About CAN bus
In 1986, Robert Bosch GmbH, the German engineering and electronics company with a long time focus on the automotive industry, introduced a CAN bus protocol that launched the “smart car” era at the Society of Automotive Engineers congress. Prior to 1986, all automotive wiring was “dumb” in the sense that physical wires transmitted power but not data, and electronic modules didn’t readily communicate with each other.
It took over a decade for CAN bus to become an industry standard (with many proprietary configurations that continue to evolve), but since 2008 all U.S. cars have at least a rudimentary CAN bus “smart” infrastructure.
Basically, CAN bus made it possible for many different electronic controls — for example, engine management, automatic transmission shifting, cooling/heating regulation, power windows, and entertainment features — to work together in a coherent command structure. Before CAN bus, automotive wiring employed a hub-and-spoke topology much like the Boston subway … and like the subway, as long as there weren’t too many spokes, the network was relatively efficient. But since many modern cars package together over 50 different modular units, a CAN bus arrangement is vital.
Of course, when our Jaguar XJ6 was manufactured in 1972, the wiring was entirely “dumb” and consisted of hub-and-spoke fuse and circuit boards controlled by switches, flashers, and mechanical relays.
Complexity became a constraint: long strands of thin wire had to run the length of the car, across the floor pans, and around the engine bay. Diagnosing faults became a major nightmare while mechanical components suffered from environmental stress. In particular, Jaguars of the 1970s earned a reputation for unreliable electrical systems with fussy wipers, inadequate HVAC, and inaccurate instrumentation. Perhaps that’s why the XJ6 was outfitted with two fuel pumps … just in case.
Aftermarket CAN bus
The aftermarket tends to lag behind when it comes to electrical/electronic systems at least in part because the builder community lacks much of an electrical engineering background. However, one company — I Squared Engineering — pioneered its “1+1” and “Million Mile” smart harness during the early days of CAN bus standardization (around 2005-06). In 2007, I Squared teamed up with Littelfuse, a public circuit protection company, to launch a CAN bus architecture regrettably named “ISIS”.
Apart from the name, ISIS struggled to define what it was to an audience that didn’t know a CAN bus from a can opener. Today, the system is marketed as Infinitybox by an independent LLC (although some documentation still carries the old ISIS brand).

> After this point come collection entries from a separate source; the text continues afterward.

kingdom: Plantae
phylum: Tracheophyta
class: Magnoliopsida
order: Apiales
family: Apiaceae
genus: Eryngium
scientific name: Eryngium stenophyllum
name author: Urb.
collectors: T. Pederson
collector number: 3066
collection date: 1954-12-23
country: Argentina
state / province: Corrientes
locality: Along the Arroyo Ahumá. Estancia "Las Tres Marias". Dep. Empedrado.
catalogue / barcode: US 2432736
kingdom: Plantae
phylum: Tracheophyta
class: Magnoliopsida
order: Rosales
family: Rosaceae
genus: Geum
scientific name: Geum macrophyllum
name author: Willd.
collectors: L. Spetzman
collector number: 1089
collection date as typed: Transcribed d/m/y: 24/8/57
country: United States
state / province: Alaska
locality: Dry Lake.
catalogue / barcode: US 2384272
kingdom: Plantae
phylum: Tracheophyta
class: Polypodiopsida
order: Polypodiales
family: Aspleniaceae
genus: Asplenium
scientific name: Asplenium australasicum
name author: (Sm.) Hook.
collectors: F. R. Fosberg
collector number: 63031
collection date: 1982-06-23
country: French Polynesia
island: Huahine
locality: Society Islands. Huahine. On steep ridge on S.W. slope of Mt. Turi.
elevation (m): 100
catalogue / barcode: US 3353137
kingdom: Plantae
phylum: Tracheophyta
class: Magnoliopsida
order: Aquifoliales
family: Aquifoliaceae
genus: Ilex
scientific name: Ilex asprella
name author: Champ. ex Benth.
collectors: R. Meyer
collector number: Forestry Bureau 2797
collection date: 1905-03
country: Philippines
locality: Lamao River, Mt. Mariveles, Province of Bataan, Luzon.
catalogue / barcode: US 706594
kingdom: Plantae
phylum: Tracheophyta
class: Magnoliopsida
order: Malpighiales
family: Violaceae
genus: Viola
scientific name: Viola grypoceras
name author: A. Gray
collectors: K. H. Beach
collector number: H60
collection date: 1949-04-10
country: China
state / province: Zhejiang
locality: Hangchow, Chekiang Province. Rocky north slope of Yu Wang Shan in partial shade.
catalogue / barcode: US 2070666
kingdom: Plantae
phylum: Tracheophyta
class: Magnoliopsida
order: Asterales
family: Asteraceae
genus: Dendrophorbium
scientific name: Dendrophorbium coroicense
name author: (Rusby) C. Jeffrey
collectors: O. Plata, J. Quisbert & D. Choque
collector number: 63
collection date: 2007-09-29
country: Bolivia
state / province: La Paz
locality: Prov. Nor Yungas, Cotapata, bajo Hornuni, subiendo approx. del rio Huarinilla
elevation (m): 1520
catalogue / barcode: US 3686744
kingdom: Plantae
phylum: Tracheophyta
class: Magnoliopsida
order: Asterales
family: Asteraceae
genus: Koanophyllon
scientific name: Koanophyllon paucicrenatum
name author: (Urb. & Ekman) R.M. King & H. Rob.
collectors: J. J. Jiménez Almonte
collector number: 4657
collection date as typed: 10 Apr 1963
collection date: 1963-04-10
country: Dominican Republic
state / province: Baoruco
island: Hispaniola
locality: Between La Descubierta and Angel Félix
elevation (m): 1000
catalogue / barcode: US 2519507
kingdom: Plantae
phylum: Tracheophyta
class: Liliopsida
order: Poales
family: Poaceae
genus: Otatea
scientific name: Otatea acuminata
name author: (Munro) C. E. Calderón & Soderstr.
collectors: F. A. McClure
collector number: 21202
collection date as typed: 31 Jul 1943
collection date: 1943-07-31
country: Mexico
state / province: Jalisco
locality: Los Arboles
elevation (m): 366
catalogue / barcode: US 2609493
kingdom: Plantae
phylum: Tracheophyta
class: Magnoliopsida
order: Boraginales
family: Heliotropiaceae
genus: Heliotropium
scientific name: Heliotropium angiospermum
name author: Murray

At this point, Infinitybox doesn’t have direct competition from major aftermarket harness companies like Ron Francis or Painless, and despite its odd-man-out marketing challenge, Infinitybox offers a unique system for customized CAN bus smart wiring.
Infinitybox employs two different circuits — 12 and 5 volts — to communicate with and control various components. The central “brain” is called Mastercell and it is only connected via a 5-volt CAN bus cable with an 8-pin connector (on the left in drawing) to either 12-volt outputs, called Powercell, or other units like inMOTION that can control reverse polarity motors (power windows and door locks, for example). Mastercell controls by switching ground only and cannot handle a 12-volt input. It has two harness banks, A and B, each with 32 wire pinouts. If a switch is not ground triggered, an inverter (known as inVERT) or a relay must be used to enable ground switching.
One advantage of the Infinitybox architecture is that a single CAN bus cable (light green line below) runs from the trunk to the dash instead of a large wire harness for rear lights and fuel pump. This doesn’t eliminate all other wires (for example, leads from the fuel level sender in the rear tank still needs to go to the fuel gauge in the dash), but it greatly simplifies the task. This is particularly helpful with our planned trunk-mounted battery design.
A trunk mounted Powercell connected to a Mastercell via a single CAN cable provides 12 volts to all rear lights, the heated backlight, the fuel pump, and the trunk lock popper. CAN bus messages then control switches on the dash via ground switching or communicate directly with the engine ECU.
LS3 and Supermatic ECU
A separate CAN bus circuit connects the engine and transmission ECUs, sharing information along the way with the Vintage Air HVAC system, Dakota Digital gauges, and PCS electronic shifter.
A pigtail output from the Supermatic tranmission ECU enables a Windows PC interface. This is used to monitor engine/transmission data and also permits customization of the “sport mode” shift profile.